6.5 Multi-Domain Convergence
RF and antenna design is a cross-disciplinary field involving many disciplines, such as electromagnetics, material science, and electronic engineering. The application of AI models in this field requires the processing and integration of complex data and knowledge from different disciplines. However, multi-domain convergence faces many challenges in AI model development. Data from different disciplines may have different characteristics and formats, making it difficult to integrate. Additionally, expertise and theories in different domains must be integrated to ensure that AI models can thoroughly understand and solve problems. Current AI models often focus on only one domain and lack interdisciplinary integration and collaboration, limiting their performance and application in RF and antenna design.

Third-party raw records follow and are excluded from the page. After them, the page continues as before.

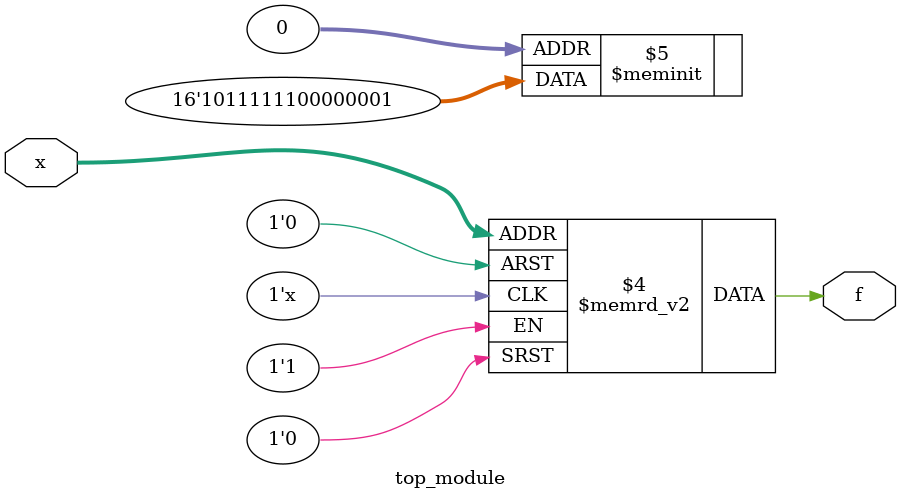
<source format=sv>
module top_module (
    input [4:1] x,
    output logic f
);

always @(*) begin
    case (x)
        4'b0000: f = 1'b1;
        4'b0001: f = 1'b0;
        4'b0011: f = 1'b0;
        4'b0010: f = 1'b0;  // Corrections were made here to match the Karnaugh map
        4'b0100: f = 1'b0;
        4'b0101: f = 1'b0;
        4'b0111: f = 1'b0;
        4'b0110: f = 1'b0;
        4'b1100: f = 1'b1;
        4'b1101: f = 1'b1;
        4'b1111: f = 1'b1;
        4'b1110: f = 1'b0;  
        4'b1000: f = 1'b1;
        4'b1001: f = 1'b1;
        4'b1011: f = 1'b1;  // Corrections were made here to match the Karnaugh map
        4'b1010: f = 1'b1;
        default: f = 1'b0;
    endcase
end

endmodule

</source>
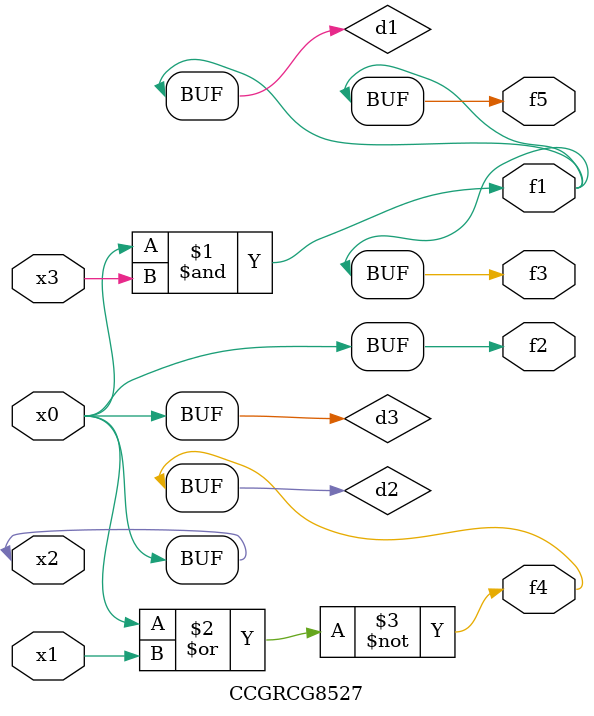
<source format=v>
module CCGRCG8527(
	input x0, x1, x2, x3,
	output f1, f2, f3, f4, f5
);

	wire d1, d2, d3;

	and (d1, x2, x3);
	nor (d2, x0, x1);
	buf (d3, x0, x2);
	assign f1 = d1;
	assign f2 = d3;
	assign f3 = d1;
	assign f4 = d2;
	assign f5 = d1;
endmodule

</source>
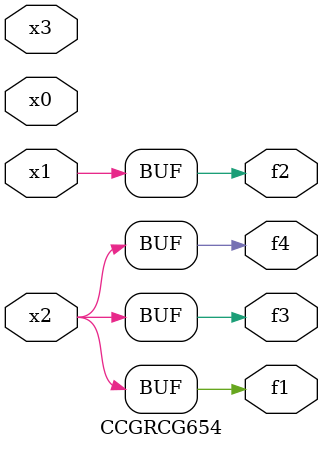
<source format=v>
module CCGRCG654(
	input x0, x1, x2, x3,
	output f1, f2, f3, f4
);
	assign f1 = x2;
	assign f2 = x1;
	assign f3 = x2;
	assign f4 = x2;
endmodule

</source>
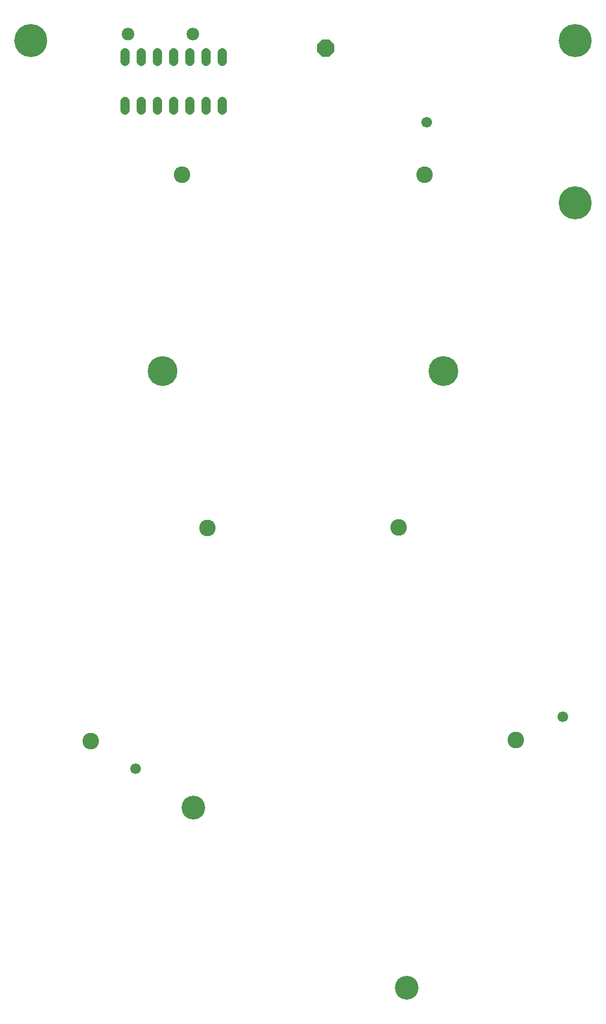
<source format=gbs>
G75*
G70*
%OFA0B0*%
%FSLAX24Y24*%
%IPPOS*%
%LPD*%
%AMOC8*
5,1,8,0,0,1.08239X$1,22.5*
%
%ADD10C,0.1024*%
%ADD11C,0.0660*%
%ADD12C,0.0560*%
%ADD13C,0.0780*%
%ADD14OC8,0.1040*%
%ADD15C,0.1464*%
%ADD16C,0.1840*%
%ADD17C,0.2040*%
D10*
X009336Y017918D03*
X016543Y031029D03*
X028324Y031061D03*
X035577Y017976D03*
X029925Y052803D03*
X014964Y052803D03*
D11*
X030083Y056031D03*
X038477Y019404D03*
X012089Y016225D03*
D12*
X012445Y056814D02*
X012445Y057334D01*
X013445Y057334D02*
X013445Y056814D01*
X014445Y056814D02*
X014445Y057334D01*
X015445Y057334D02*
X015445Y056814D01*
X016445Y056814D02*
X016445Y057334D01*
X017445Y057334D02*
X017445Y056814D01*
X017445Y059814D02*
X017445Y060334D01*
X016445Y060334D02*
X016445Y059814D01*
X015445Y059814D02*
X015445Y060334D01*
X014445Y060334D02*
X014445Y059814D01*
X013445Y059814D02*
X013445Y060334D01*
X012445Y060334D02*
X012445Y059814D01*
X011445Y059814D02*
X011445Y060334D01*
X011445Y057334D02*
X011445Y056814D01*
D13*
X011645Y061474D03*
X015645Y061474D03*
D14*
X023845Y060624D03*
D15*
X015673Y013814D03*
X028823Y002712D03*
D16*
X031106Y040704D03*
X013783Y040704D03*
D17*
X005645Y061074D03*
X039245Y061074D03*
X039245Y051074D03*
M02*

</source>
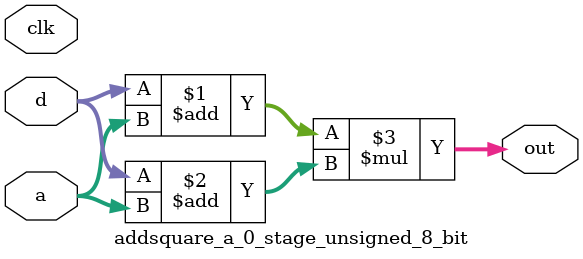
<source format=sv>
(* use_dsp = "yes" *) module addsquare_a_0_stage_unsigned_8_bit(
	input  [7:0] a,
	input  [7:0] d,
	output [7:0] out,
	input clk);

	assign out = (d + a) * (d + a);
endmodule

</source>
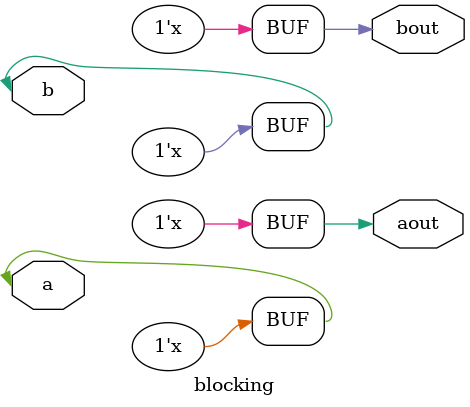
<source format=v>
`timescale 1ns / 1ps


module blocking(
    input  a,
    input b,
    output reg aout,
    output  reg bout
    );
     always @ (*)
    begin
    aout=a;
    bout=b;
      end
    
    
    always @ (*)
    begin
    aout <=bout;
    bout<=aout;
      end
    
    
    
endmodule

</source>
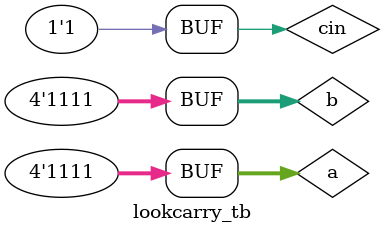
<source format=v>

module lookcarry(
    input [4:0] a, b,
    input cin,
    output [3:0] sum,
    output cout
);


wire [4:0]c_g,c_p;
wire [4:0]carry;

assign carry[0]=cin;
genvar i;

generate
 for(i=0;i<4;i=i+1) begin 
  assign c_g[i]=a[i]& b[i];
  assign c_p[i]= a[i]^b[i];
  assign carry[i+1]= c_g | (c_p & carry[i]);
  
   assign sum[i]= a[i] ^ b[i] ^ carry[i];// sum operation
 end
 endgenerate
assign cout = carry[4];
endmodule


// Code your testbench here
// or browse Examples
module lookcarry_tb;

reg [3:0] a,b;
reg cin;

wire [3:0] sum,carry;

lookcarry lc (.a(a),.b(b),.cin(cin),.sum(sum),.cout(cout));

initial begin

a=15; b=11; cin=0; #2;
  
  a=10; b=11; cin=0; #2;
  
  a=14; b=15; cin=1; #2;
  
  a=9; b=10; cin=1; #2;
  
  a=8; b=10; cin=0; #2;
  
  a=12; b=11; cin=0; #2;
  
  a=15; b=15; cin=1; #2;
  
  
end

  always@(*) begin
 $display("a = %b, b = %b,c =%b,sum = %b,cout = %b" ,a,b,cin,sum,cout);
  end
  initial begin
  
    $dumpfile("lookcarry.vcd");
    $dumpvars(0,lookcarry_tb);
  end

endmodule
        

</source>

To address these challenges, we can implement the following approaches: (1) Set up an AI model development team of experts from different domains to ensure that multi-disciplinary knowledge and data are considered. (2) Develop a data standardization process to unify the formats of data collected from different sources, facilitating data processing and analysis by AI models. (3) Use multi-task learning technology to enable AI models to simultaneously learn multiple tasks, promoting the convergence of knowledge from different domains. (4) Implement transfer learning technology to migrate the knowledge learned in one domain to another, improving the adaptability and performance of models in the new domain. (5) Design domain-specific model architectures that can better characterize and process data and knowledge from specific disciplines. (6) Develop cross-disciplinary knowledge graphs to integrate professional knowledge in different domains and provide rich background knowledge for AI models.
7 Conclusion
In this paper, we discussed in detail the application, advantages, challenges, and future development of AI in RF and antenna design. AI technologies have demonstrated significant potential in antenna optimization, RF circuit design, and electromagnetic simulation by improving design efficiency, optimizing design results, and solving complex problems. Although AI faces many challenges in RF and antenna design, such as data quality, model selection, algorithm complexity, model explainability, and model transferability, AI still enjoys a promising prospect in this field. We believe that the continuous research and innovation on AI will facilitate more significant breakthroughs and progress in RF and antenna design. AI has opened up a new horizon for RF and antenna design by improving design efficiency and optimizing performance, facilitating the development of wireless communications. However, certain technological and data challenges need to be addressed before AI can fully unlock its potential in the field. Future research is expected to focus on improving data quality, developing more efficient algorithms, enhancing model explainability, and promoting multi-domain convergence. Such research will advance the development of wireless communications systems and deliver significant benefits to our daily lives.